◆ **Direction**
Could you repeat every line of the material below word for word, leaving the pictures out of your answer?
··· Input ···
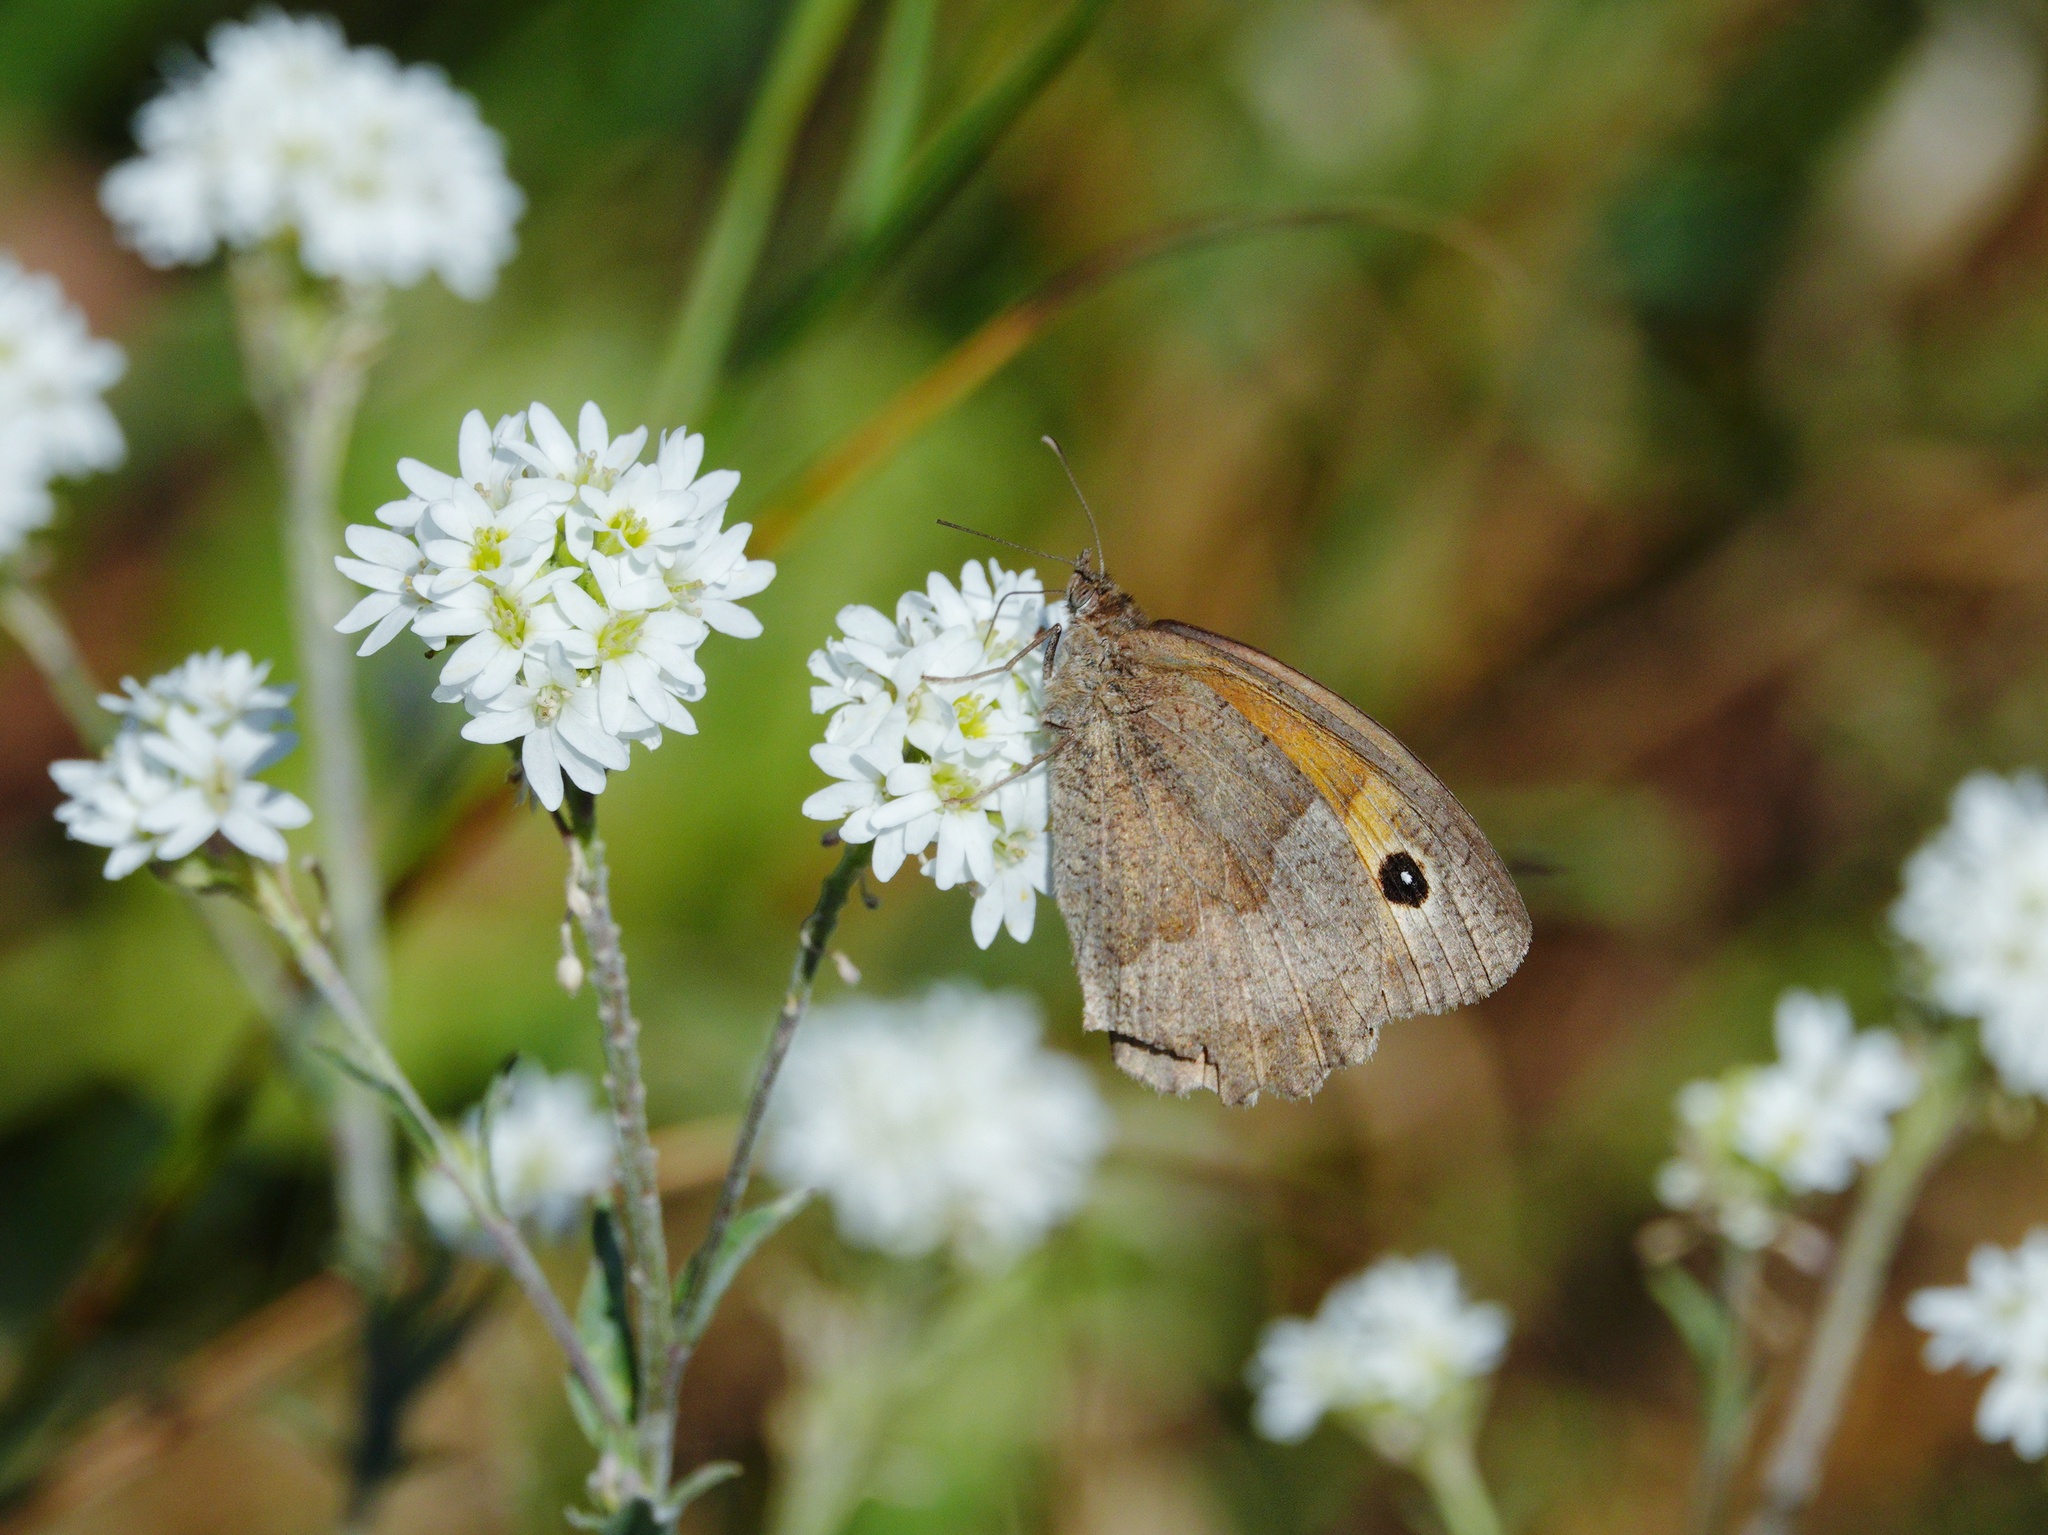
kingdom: Animalia
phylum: Arthropoda
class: Insecta
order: Lepidoptera
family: Nymphalidae
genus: Maniola
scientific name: Maniola jurtina
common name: Meadow brown
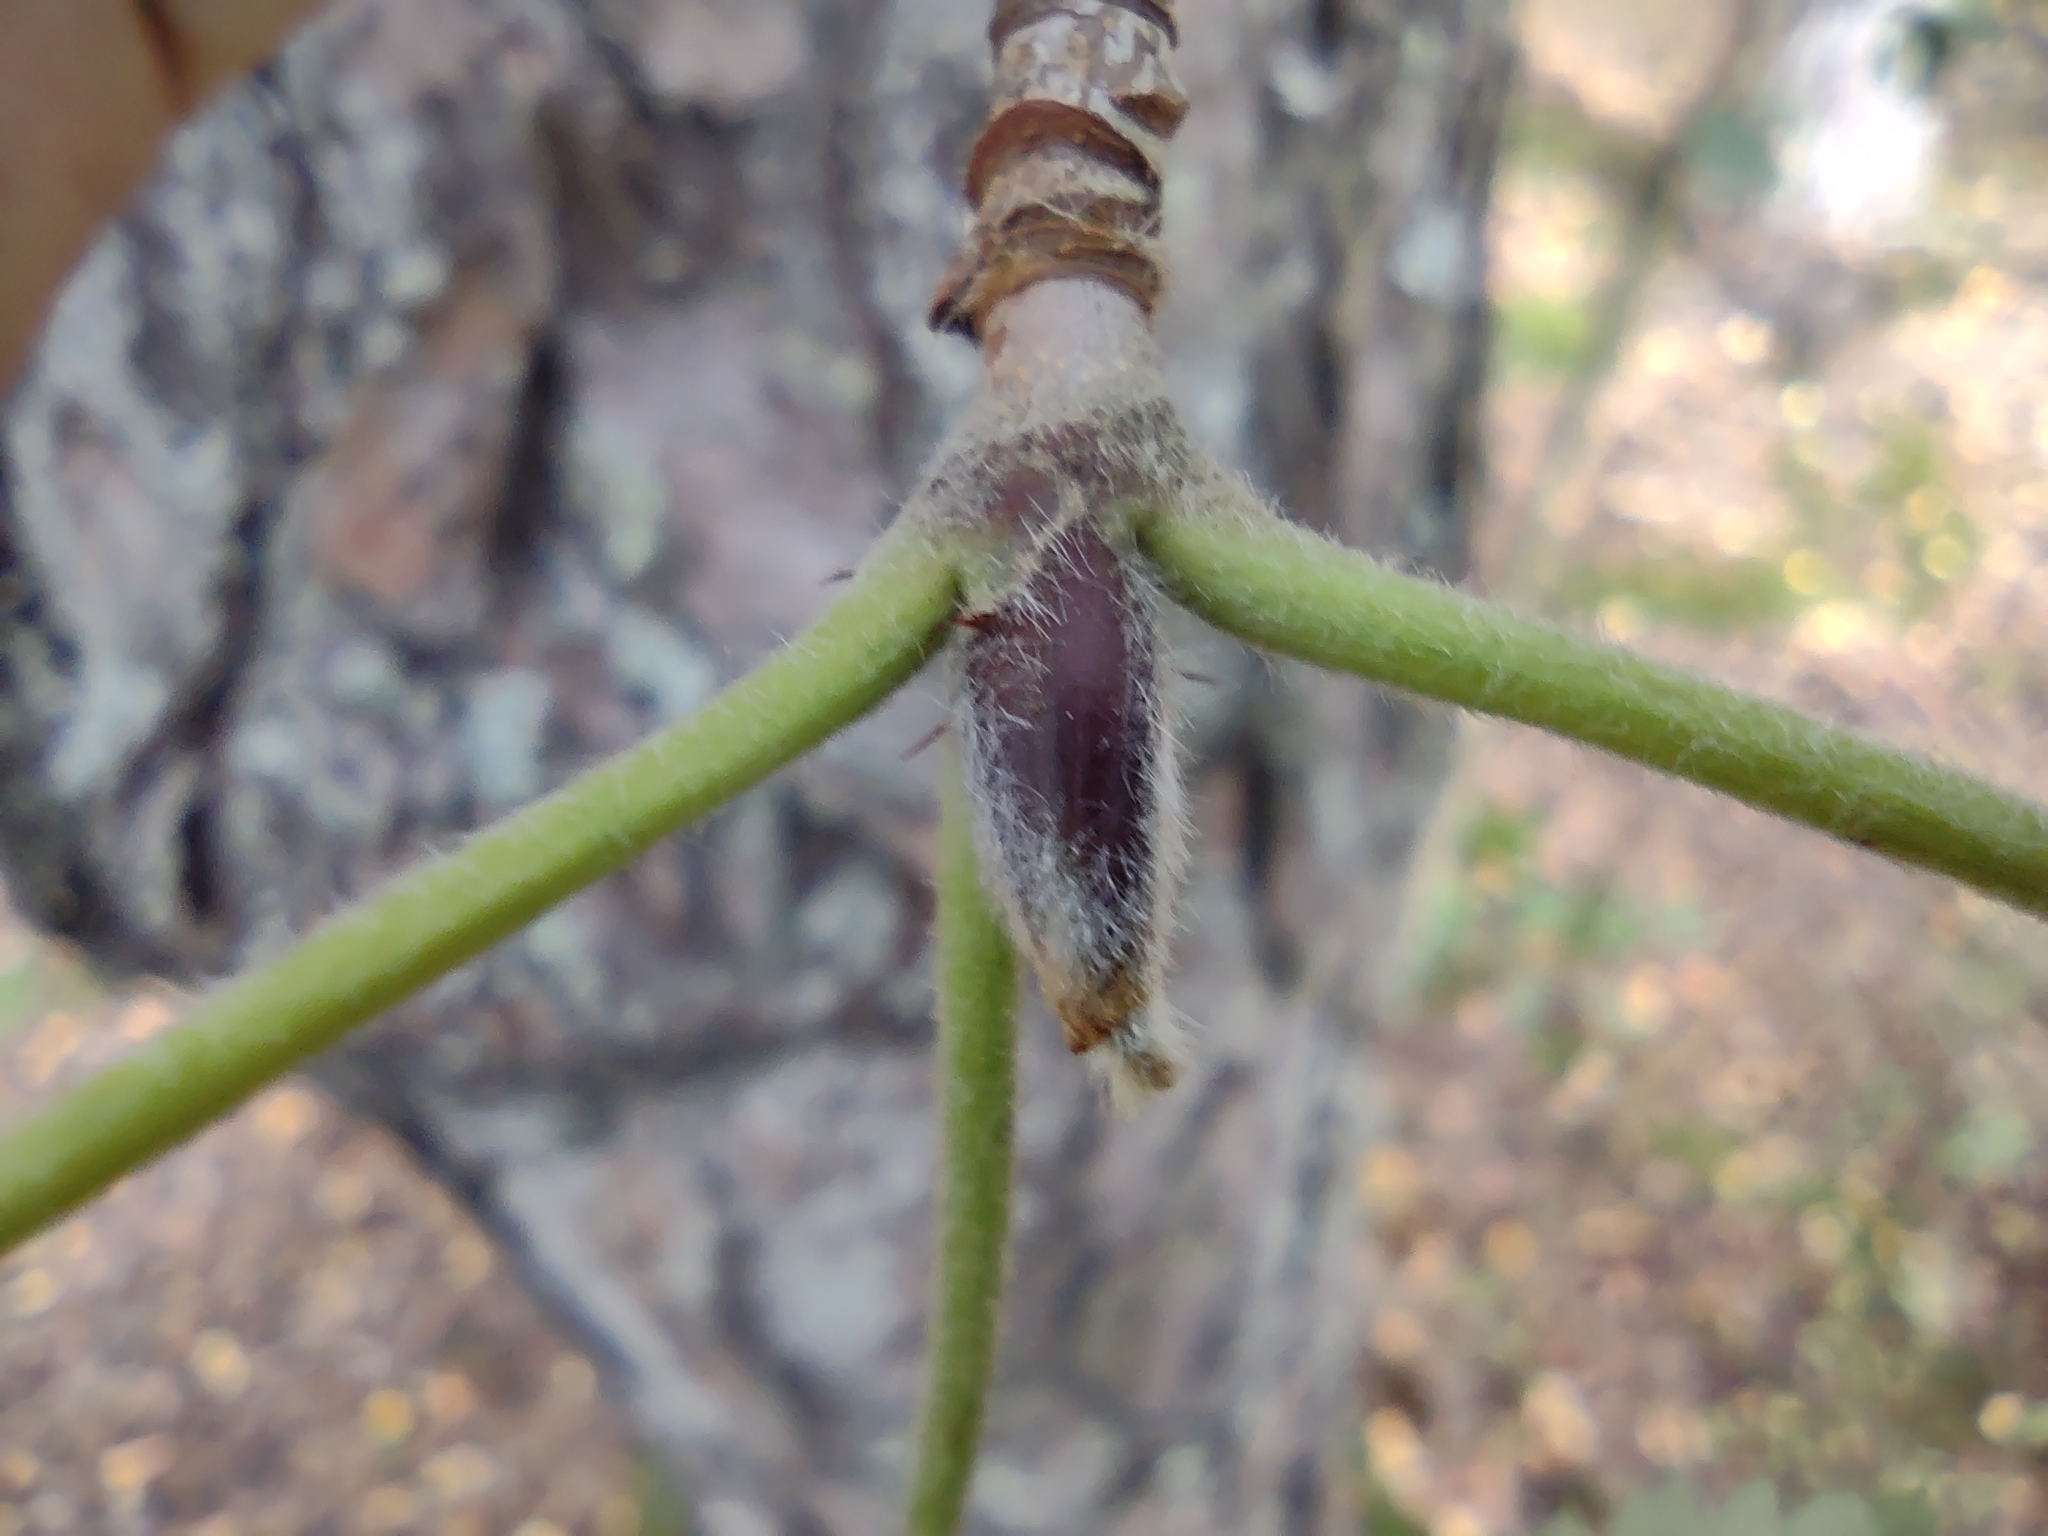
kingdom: Plantae
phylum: Tracheophyta
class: Magnoliopsida
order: Rosales
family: Rosaceae
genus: Sorbus
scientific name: Sorbus aucuparia
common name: Rowan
···
◆ **Solution to this exercise**
kingdom: Animalia
phylum: Arthropoda
class: Insecta
order: Lepidoptera
family: Nymphalidae
genus: Maniola
scientific name: Maniola jurtina
common name: Meadow brown
kingdom: Plantae
phylum: Tracheophyta
class: Magnoliopsida
order: Rosales
family: Rosaceae
genus: Sorbus
scientific name: Sorbus aucuparia
common name: Rowan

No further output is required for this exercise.